Records of labeled boxes

>> start

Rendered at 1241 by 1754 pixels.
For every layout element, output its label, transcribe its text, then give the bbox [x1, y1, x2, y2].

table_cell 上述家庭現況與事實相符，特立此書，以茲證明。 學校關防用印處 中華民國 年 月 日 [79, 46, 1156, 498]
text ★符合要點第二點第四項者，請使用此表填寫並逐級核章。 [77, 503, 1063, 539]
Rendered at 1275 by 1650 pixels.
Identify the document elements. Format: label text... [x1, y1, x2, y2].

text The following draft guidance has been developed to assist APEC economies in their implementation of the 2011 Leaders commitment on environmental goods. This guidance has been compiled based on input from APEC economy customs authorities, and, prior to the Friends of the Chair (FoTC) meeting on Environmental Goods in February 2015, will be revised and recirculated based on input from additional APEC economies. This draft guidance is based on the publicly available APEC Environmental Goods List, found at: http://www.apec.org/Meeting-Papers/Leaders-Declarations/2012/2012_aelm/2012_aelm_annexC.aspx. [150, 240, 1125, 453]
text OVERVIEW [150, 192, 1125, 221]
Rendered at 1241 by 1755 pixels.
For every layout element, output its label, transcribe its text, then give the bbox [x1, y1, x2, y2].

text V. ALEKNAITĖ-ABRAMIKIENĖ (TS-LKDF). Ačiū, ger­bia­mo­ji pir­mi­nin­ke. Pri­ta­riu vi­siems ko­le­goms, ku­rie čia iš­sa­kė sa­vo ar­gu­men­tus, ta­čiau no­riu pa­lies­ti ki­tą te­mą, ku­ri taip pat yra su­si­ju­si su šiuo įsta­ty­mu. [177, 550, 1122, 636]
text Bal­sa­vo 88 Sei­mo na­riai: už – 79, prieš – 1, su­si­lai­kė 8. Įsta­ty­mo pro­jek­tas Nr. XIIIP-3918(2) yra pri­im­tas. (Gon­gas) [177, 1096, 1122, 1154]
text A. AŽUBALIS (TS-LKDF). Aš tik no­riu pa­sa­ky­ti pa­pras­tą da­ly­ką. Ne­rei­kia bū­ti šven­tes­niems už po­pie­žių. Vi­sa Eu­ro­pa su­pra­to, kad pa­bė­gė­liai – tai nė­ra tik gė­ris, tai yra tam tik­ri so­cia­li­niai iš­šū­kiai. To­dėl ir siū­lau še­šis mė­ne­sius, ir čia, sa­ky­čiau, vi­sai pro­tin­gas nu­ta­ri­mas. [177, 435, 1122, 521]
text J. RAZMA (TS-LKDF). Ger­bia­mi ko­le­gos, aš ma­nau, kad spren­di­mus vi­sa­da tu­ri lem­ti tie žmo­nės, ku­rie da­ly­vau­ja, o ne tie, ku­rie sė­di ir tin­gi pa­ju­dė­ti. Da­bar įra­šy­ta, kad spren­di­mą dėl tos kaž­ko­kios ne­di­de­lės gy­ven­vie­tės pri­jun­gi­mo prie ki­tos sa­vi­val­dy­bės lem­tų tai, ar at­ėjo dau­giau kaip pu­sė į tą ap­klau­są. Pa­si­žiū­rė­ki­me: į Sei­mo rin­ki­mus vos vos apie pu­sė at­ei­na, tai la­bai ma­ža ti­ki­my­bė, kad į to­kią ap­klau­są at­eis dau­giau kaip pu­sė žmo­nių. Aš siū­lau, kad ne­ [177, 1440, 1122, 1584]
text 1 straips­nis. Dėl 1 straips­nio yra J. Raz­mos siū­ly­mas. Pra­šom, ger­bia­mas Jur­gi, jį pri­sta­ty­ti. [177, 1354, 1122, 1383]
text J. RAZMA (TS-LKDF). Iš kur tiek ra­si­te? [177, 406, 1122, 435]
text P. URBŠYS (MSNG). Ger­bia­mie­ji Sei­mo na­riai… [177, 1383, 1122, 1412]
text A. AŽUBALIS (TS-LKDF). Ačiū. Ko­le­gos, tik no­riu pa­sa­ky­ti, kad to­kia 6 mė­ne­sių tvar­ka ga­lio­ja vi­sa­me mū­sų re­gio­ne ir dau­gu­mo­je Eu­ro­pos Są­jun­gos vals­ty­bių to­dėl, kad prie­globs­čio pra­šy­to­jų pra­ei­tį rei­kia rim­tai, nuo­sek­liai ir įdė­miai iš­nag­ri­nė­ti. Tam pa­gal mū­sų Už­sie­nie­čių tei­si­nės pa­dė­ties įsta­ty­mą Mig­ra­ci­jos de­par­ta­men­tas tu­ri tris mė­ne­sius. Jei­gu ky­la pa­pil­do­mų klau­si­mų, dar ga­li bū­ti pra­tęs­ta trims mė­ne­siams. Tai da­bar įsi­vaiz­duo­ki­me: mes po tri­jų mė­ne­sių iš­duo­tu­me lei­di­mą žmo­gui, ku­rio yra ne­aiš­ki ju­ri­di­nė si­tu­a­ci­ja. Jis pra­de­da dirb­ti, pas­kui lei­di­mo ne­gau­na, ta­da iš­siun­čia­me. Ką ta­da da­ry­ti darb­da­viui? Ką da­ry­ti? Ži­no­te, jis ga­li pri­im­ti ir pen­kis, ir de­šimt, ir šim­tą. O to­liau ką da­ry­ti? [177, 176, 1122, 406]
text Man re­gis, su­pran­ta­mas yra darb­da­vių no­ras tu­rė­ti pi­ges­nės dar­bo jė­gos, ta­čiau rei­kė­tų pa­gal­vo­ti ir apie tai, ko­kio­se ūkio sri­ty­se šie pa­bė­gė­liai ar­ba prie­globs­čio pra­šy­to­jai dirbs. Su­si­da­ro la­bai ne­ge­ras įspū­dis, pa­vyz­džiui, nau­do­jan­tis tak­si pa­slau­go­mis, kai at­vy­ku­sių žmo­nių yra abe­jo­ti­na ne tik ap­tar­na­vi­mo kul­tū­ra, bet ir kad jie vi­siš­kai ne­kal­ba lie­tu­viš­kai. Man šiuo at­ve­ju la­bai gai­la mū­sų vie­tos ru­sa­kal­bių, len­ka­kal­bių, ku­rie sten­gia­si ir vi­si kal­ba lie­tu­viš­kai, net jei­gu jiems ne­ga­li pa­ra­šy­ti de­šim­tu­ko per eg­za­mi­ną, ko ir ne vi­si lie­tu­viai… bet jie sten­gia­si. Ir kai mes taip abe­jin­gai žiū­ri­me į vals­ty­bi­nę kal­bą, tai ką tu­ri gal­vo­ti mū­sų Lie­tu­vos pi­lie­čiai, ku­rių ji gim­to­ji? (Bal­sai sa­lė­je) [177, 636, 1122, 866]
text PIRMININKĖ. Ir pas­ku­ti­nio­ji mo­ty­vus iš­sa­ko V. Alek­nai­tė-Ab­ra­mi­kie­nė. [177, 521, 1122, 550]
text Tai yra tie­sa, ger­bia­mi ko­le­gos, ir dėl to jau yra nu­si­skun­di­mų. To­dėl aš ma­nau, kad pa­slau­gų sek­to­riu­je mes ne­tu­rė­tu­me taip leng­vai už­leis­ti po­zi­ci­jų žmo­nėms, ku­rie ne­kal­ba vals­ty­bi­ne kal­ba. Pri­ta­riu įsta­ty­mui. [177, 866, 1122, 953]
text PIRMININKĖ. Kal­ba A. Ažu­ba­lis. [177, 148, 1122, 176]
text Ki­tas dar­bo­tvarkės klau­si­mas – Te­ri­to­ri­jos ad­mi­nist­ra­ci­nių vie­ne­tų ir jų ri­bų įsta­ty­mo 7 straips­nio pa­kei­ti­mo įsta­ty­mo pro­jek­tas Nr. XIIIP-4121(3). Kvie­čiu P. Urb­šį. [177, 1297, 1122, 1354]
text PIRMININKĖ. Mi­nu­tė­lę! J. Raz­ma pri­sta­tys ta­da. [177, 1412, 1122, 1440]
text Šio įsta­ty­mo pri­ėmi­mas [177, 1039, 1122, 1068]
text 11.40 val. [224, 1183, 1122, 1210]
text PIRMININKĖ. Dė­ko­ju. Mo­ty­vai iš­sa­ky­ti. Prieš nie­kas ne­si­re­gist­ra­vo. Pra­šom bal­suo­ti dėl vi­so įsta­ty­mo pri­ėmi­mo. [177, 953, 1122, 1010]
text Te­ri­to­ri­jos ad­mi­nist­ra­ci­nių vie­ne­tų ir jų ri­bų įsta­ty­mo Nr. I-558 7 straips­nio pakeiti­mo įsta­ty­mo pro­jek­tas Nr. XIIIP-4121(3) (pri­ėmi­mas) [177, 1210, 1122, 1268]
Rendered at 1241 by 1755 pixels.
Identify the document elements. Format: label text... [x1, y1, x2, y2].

>> end

▶ [WHAT THE TASK REQUIRES]: Substitute "(LSDP)" for "(TS-LKDF)" in the stretch of the records above from the line containing "text V. ALEKNAITĖ-ABRAMIKIENĖ" through the line containing "text 1 straips­nis.". Reproduce only those lines, leaving everything else unchanged.

▶ [EXERCISE RESPONSE]:
text V. ALEKNAITĖ-ABRAMIKIENĖ (LSDP). Ačiū, ger­bia­mo­ji pir­mi­nin­ke. Pri­ta­riu vi­siems ko­le­goms, ku­rie čia iš­sa­kė sa­vo ar­gu­men­tus, ta­čiau no­riu pa­lies­ti ki­tą te­mą, ku­ri taip pat yra su­si­ju­si su šiuo įsta­ty­mu. [177, 550, 1122, 636]
text Bal­sa­vo 88 Sei­mo na­riai: už – 79, prieš – 1, su­si­lai­kė 8. Įsta­ty­mo pro­jek­tas Nr. XIIIP-3918(2) yra pri­im­tas. (Gon­gas) [177, 1096, 1122, 1154]
text A. AŽUBALIS (LSDP). Aš tik no­riu pa­sa­ky­ti pa­pras­tą da­ly­ką. Ne­rei­kia bū­ti šven­tes­niems už po­pie­žių. Vi­sa Eu­ro­pa su­pra­to, kad pa­bė­gė­liai – tai nė­ra tik gė­ris, tai yra tam tik­ri so­cia­li­niai iš­šū­kiai. To­dėl ir siū­lau še­šis mė­ne­sius, ir čia, sa­ky­čiau, vi­sai pro­tin­gas nu­ta­ri­mas. [177, 435, 1122, 521]
text J. RAZMA (LSDP). Ger­bia­mi ko­le­gos, aš ma­nau, kad spren­di­mus vi­sa­da tu­ri lem­ti tie žmo­nės, ku­rie da­ly­vau­ja, o ne tie, ku­rie sė­di ir tin­gi pa­ju­dė­ti. Da­bar įra­šy­ta, kad spren­di­mą dėl tos kaž­ko­kios ne­di­de­lės gy­ven­vie­tės pri­jun­gi­mo prie ki­tos sa­vi­val­dy­bės lem­tų tai, ar at­ėjo dau­giau kaip pu­sė į tą ap­klau­są. Pa­si­žiū­rė­ki­me: į Sei­mo rin­ki­mus vos vos apie pu­sė at­ei­na, tai la­bai ma­ža ti­ki­my­bė, kad į to­kią ap­klau­są at­eis dau­giau kaip pu­sė žmo­nių. Aš siū­lau, kad ne­ [177, 1440, 1122, 1584]
text 1 straips­nis. Dėl 1 straips­nio yra J. Raz­mos siū­ly­mas. Pra­šom, ger­bia­mas Jur­gi, jį pri­sta­ty­ti. [177, 1354, 1122, 1383]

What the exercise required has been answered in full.